The Palermo protocols are three protocols that were adopted by the United Nations to supplement the 2000 Convention against Transnational Organised Crime.The Palermo protocol makes clear mention of women and children when it looks to prevent and suppress trafficking. Though it attempts to prevent human trafficking and protect all victims, Palermo has been criticised because there is very little to be said about men and the forced labor of men when it comes to trafficking. As a piece of legislation designed to safeguard human rights in human trafficking, the legislation contradicts itself by excluding men.

Male victimization is often invisible when it comes too human trafficking. Within western society, there is a view that men are stronger and more capable of looking after themselves. Traditional understandings of masculinity perpetuate the idea that men cannot be victims. On 4 April 2010, on CNN ‘Larry King Live’ aired a segment on human trafficking. Within it he described human trafficking as “Women and children, kidnapped, bought and sold into bondage”. Larry King’s glaring omission of men is consistent with the traditional view that men cannot be victims of human trafficking.
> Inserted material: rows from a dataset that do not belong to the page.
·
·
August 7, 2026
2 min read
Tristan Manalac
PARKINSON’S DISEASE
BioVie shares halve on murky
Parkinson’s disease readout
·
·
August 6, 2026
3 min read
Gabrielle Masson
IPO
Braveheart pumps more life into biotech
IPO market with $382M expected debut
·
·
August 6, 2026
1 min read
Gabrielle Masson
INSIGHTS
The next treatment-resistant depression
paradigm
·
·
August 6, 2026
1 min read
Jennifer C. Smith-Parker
Females have suffered harm at the hands of men in society. The harm women endure from men serves as the basis for the belief that the trafficking of women is a more pertinent issue. Nepalese workers continue to die at alarming rates in Qatar due to the poor working and living conditions given to the migrants- a situation, which runs contrary to the widespread perception that males are invulnerable. Among the voices that protest these injustices are organisations such as Amnesty International and the International Labor Organisation. There is still very little done by the government of Qatar or FIFA. Men continue to suffer at alarming rates. In 2013 a change.org petition signalled a petition calling on the Qatari government to make specific changes to migrant policy, which including the one right which allowed migrant workers to leave their jobs at will as in any other developed nation. Following the Nepalese earthquake, in 2015, which killed more than 8,000 people, Qatar refused to let workers return home to see their families. The government in Kathmandu placed pressure on FIFA to force Qatar to change its labor laws.
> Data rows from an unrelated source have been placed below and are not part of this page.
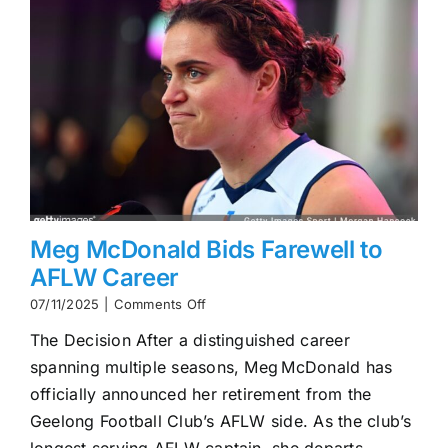
Meg McDonald Bids Farewell to
AFLW Career
on
07/11/2025
|
Comments Off
Meg
The Decision After a distinguished career
McDonald
Bids
spanning multiple seasons, Meg McDonald has
Farewell
officially announced her retirement from the
to
AFLW
Geelong Football Club’s AFLW side. As the club’s
Career
longest‑serving AFLW captain, she departs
There are many signs of gender bias in making determinations of trafficked persons. Men who suffer exploitation, physical abuse and threats and many other things that trafficking carries could potentially not be viewed as trafficked persons. Research conducted in Serbia found a scenario where men and women were treated differently for trafficking. These men were physically trafficked and were subsequently charged with immigration violations, and on the other hand, the women were charged with the same violations but were also granted temporary residence. Countries that have begun to raise awareness of the trafficking of men have seen marked increased in the number of male identified victims. In Uzbekistan, the number of male victims has increased to the point that in recent years male victims who were identified were greater than the number of female victims. Case studies such as Uzbekistan illustrate how in situations were cultures and societies begin to accept the prevalence of male trafficking undergo changes to combat this endemic problem.

In Qatar thousands of men have been smuggled into the country where they work in slave-like conditions as indentured servants in preparation for the 2022 FIFA World Cup. There exist conditions they are forced to endure such as lack of mobility, removal of passports and nonpayment of wages that are textbook examples of human trafficking according to both the U.S Department of State Trafficking in Person’s Report and the Palermo protocol. The international community has failed to acknowledge their plight. It is imperative that the global community move towards redefining their understandings of trafficked persons so that those working in Qatar are alleviated from exploitation and potential death already experienced by 1,200 workers in dangerous conditions.